# Task statement
From the material below, give the number of lines that hold the string "Aufstieg" and nothing further.
++++
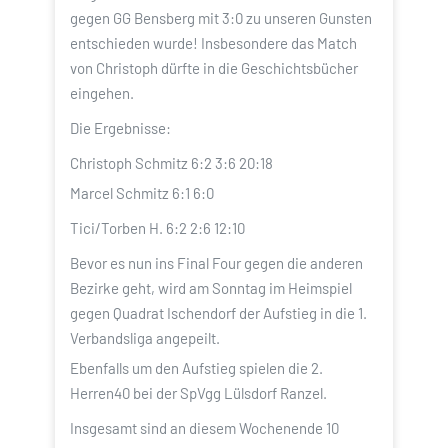
gegen GG Bensberg mit 3:0 zu unseren Gunsten
entschieden wurde! Insbesondere das Match
von Christoph dürfte in die Geschichtsbücher
eingehen.
Die Ergebnisse:
Christoph Schmitz 6:2 3:6 20:18
Marcel Schmitz 6:1 6:0
Tici/Torben H. 6:2 2:6 12:10
Bevor es nun ins Final Four gegen die anderen
Bezirke geht, wird am Sonntag im Heimspiel
gegen Quadrat Ischendorf der Aufstieg in die 1.
Verbandsliga angepeilt.
Ebenfalls um den Aufstieg spielen die 2.
Herren40 bei der SpVgg Lülsdorf Ranzel.
Insgesamt sind an diesem Wochenende 10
++++
# Reply to the exercise
2